Tasks and exercises
[A] Copy the passage of the MongoDB $lookup example below, starting with "This enriched result" and going on through "customer lifetime value)".
[B] Write what comes next in the MongoDB $lookup example, picking up after its final sentence.

Text provided
Real-World Example 3: Joining Collections with $lookup

In relational databases, joining tables is a standard practice. MongoDB supports a similar concept using the $lookup stage, which lets you join documents from different collections, such as linking orders with customers.

Let’s say you have:

  • An orders collection containing customerId fields

  • A customers collection containing detailed customer info

You want to enrich each order with the customer’s name and email.

Goal:

  • Join orders.customerId with customers.customerId

  • Merge matching customer data into each order

  • Optionally reshape the output

Aggregation Pipeline

db.orders.aggregate([
  {
    $lookup: {
      from: "customers",
      localField: "customerId",
      foreignField: "customerId",
      as: "customer"
    }
  },
  {
    $unwind: "$customer"
  },
  {
    $project: {
      orderId: 1,
      orderDate: 1,
      amount: 1,
      "customer.name": 1,
      "customer.email": 1
    }
  }
]);

Explanation

Stage Description
$lookup Joins each order with its matching customer using customerId
$unwind Converts the joined customer array into a flat object
$project Selects fields to include in the final result

Sample Output

{
  "orderId": "ORD001",
  "orderDate": "2024-12-10T10:15:00Z",
  "amount": 150.75,
  "customer": {
    "name": "Alice Johnson",
    "email": "[email protected]"
  }
}

This enriched result is useful for:

  • Generating full invoices

  • Displaying customer info in admin dashboards

  • Performing deeper analytics (e.g., customer lifetime value)

✅ Note: If multiple customers could share a customerId, you'd need to handle multiple results, but in most cases customerId is unique.

Supplied data
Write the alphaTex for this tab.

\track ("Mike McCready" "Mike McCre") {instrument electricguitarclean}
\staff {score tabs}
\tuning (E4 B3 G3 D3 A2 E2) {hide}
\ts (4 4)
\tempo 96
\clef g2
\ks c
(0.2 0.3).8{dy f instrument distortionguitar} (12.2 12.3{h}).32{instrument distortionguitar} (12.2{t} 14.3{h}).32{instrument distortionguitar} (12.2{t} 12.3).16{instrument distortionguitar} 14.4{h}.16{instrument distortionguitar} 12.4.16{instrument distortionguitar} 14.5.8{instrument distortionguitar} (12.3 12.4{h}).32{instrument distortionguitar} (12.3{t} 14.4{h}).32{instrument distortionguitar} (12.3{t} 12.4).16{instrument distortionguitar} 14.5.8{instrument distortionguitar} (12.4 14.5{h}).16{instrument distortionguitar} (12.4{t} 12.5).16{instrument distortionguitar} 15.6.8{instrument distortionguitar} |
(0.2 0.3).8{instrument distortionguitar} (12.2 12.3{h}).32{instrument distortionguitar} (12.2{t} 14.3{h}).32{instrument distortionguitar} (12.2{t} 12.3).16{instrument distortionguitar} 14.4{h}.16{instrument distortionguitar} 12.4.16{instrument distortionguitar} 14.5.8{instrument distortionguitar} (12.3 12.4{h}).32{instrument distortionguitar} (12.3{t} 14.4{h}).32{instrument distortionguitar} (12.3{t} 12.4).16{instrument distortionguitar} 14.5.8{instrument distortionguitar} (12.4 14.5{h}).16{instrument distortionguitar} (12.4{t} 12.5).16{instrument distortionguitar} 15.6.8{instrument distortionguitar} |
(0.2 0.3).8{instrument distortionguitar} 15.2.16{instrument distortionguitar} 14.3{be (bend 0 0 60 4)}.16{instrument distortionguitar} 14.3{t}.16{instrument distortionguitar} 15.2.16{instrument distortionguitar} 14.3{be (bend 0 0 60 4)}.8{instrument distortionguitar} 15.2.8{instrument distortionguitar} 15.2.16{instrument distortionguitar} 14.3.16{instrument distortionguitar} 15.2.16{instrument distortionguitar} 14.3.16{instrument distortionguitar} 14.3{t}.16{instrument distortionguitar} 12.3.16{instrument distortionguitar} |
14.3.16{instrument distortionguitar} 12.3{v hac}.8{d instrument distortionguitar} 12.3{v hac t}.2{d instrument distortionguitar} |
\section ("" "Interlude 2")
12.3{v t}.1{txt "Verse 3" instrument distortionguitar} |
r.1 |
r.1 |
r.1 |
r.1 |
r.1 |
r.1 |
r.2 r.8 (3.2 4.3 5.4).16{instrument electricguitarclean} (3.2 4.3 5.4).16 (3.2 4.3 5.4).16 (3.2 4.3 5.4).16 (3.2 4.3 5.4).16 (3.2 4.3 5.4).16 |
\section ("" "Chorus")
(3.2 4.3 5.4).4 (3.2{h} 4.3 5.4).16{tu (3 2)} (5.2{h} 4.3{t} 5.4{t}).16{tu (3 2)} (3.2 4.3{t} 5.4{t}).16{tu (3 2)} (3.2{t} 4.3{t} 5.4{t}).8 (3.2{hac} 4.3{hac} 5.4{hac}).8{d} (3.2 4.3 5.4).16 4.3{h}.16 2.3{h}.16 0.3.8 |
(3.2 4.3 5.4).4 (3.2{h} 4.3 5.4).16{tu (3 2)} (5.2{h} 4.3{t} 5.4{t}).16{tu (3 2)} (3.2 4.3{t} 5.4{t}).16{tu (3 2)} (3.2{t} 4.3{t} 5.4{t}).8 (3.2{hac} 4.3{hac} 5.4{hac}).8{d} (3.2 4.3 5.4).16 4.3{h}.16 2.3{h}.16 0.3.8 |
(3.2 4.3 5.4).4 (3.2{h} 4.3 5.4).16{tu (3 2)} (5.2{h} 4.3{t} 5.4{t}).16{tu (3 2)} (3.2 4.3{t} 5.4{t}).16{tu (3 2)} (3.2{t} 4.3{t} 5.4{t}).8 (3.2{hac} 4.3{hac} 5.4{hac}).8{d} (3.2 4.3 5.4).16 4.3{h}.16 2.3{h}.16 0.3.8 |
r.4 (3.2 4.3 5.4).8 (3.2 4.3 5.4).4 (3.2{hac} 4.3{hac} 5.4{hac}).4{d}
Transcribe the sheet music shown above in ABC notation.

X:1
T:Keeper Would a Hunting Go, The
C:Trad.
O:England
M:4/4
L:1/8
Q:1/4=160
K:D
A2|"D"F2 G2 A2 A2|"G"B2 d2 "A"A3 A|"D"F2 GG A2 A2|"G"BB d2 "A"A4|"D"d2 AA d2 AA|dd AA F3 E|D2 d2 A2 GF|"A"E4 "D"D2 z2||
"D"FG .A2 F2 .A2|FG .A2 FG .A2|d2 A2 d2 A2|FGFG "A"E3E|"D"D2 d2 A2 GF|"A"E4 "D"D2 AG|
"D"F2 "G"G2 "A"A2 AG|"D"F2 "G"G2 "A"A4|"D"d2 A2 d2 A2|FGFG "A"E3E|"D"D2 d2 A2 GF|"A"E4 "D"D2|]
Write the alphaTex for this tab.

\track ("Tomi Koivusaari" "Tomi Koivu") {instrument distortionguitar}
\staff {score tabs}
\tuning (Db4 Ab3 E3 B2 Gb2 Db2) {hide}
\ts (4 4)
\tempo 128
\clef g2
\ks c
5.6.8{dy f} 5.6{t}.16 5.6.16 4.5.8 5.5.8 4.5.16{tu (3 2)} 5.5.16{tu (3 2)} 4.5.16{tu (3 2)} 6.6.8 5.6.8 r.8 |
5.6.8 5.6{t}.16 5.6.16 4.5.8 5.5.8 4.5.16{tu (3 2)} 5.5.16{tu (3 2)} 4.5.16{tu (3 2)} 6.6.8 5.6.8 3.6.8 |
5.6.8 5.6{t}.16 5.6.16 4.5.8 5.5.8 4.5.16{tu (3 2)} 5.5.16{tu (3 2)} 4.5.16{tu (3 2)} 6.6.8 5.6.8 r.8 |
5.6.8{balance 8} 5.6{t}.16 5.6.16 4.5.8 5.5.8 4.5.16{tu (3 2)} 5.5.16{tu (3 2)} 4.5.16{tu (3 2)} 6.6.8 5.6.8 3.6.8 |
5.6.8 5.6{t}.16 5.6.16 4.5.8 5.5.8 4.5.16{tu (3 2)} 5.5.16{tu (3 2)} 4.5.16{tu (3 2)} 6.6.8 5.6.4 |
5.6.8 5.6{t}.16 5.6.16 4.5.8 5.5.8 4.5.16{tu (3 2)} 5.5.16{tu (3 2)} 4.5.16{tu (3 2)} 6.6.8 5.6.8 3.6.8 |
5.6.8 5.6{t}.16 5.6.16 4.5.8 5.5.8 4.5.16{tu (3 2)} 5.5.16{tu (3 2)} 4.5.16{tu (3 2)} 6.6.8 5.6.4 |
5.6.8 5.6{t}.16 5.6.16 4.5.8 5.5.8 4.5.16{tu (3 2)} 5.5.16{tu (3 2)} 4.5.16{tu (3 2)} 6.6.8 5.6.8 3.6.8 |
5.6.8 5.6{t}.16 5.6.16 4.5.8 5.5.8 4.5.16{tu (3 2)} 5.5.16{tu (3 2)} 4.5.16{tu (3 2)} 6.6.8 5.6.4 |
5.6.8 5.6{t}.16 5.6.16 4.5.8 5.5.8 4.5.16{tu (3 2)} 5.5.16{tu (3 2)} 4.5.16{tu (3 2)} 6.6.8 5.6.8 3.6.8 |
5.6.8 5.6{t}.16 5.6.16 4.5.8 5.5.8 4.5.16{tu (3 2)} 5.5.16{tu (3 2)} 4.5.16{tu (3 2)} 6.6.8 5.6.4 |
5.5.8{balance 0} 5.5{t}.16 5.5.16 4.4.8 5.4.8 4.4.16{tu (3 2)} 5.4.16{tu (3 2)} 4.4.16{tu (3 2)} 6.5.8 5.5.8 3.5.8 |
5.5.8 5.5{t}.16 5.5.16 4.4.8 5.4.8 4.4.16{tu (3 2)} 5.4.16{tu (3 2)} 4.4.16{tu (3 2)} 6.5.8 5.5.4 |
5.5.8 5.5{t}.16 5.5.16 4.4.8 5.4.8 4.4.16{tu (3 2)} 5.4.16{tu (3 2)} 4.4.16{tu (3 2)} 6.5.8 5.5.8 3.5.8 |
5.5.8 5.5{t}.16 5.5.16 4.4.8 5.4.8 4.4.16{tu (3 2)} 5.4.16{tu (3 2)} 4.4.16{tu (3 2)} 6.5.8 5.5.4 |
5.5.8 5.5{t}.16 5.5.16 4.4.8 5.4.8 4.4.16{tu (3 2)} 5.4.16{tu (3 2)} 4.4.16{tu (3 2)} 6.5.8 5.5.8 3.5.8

Answers below
[A]
This enriched result is useful for:

  • Generating full invoices

  • Displaying customer info in admin dashboards

  • Performing deeper analytics (e.g., customer lifetime value)

[B]
Real-World Example 4: Nested Data and $unwind

MongoDB allows arrays inside documents, which is great for flexibility, but analyzing or filtering items inside those arrays often requires flattening them. That’s where the $unwind stage becomes powerful.

Let’s say your orders collection includes an items array, where each item represents a product with a productId, quantity, and price.

Goal:

  • Break each item in the items array into its own document

  • Analyze product performance (e.g., total quantity sold per product)

Aggregation Pipeline

db.orders.aggregate([
  { $unwind: "$items" },
  {
    $group: {
      _id: "$items.productId",
      totalQuantity: { $sum: "$items.quantity" },
      totalRevenue: { $sum: { $multiply: ["$items.quantity", "$items.price"] } }
    }
  },
  { $sort: { totalRevenue: -1 } }
]);

Explanation

Stage Description
$unwind Deconstructs the items array so each item becomes a separate document
$group Aggregates quantity and revenue by productId
$sort Orders the result by total revenue (highest to lowest)

Sample Output

[
  {
    "_id": "PROD005",
    "totalQuantity": 120,
    "totalRevenue": 10920.00
  },
  {
    "_id": "PROD003",
    "totalQuantity": 88,
    "totalRevenue": 7920.00
  }
]

This kind of analysis is essential for:

  • Inventory planning

  • Identifying best-selling products

  • Revenue breakdowns by product

🧠 Tip: You can also apply $match after $unwind to analyze specific product categories or apply date filters.


Advanced Aggregation Tips

As you build more complex pipelines, MongoDB provides advanced operators and stages to handle multi-dimensional queries, conditional logic, and performance optimizations.

Let’s look at some powerful techniques to level up your aggregations.

Use $facet for Multi-Query Pipelines

$facet allows you to run multiple sub-pipelines in parallel on the same input set—ideal for dashboards that need multiple summaries at once.

Example: Total sales and top 5 products in one query
db.orders.aggregate([
  { $unwind: "$items" },
  {
    $facet: {
      totalRevenue: [
        {
          $group: {
            _id: null,
            revenue: {
              $sum: { $multiply: ["$items.quantity", "$items.price"] }
            }
          }
        }
      ],
      topProducts: [
        {
          $group: {
            _id: "$items.productId",
            totalSold: { $sum: "$items.quantity" }
          }
        },
        { $sort: { totalSold: -1 } },
        { $limit: 5 }
      ]
    }
  }
]);

Use $cond for Conditional Aggregation

You can use $cond to apply conditional logic inside stages, like $project or $group.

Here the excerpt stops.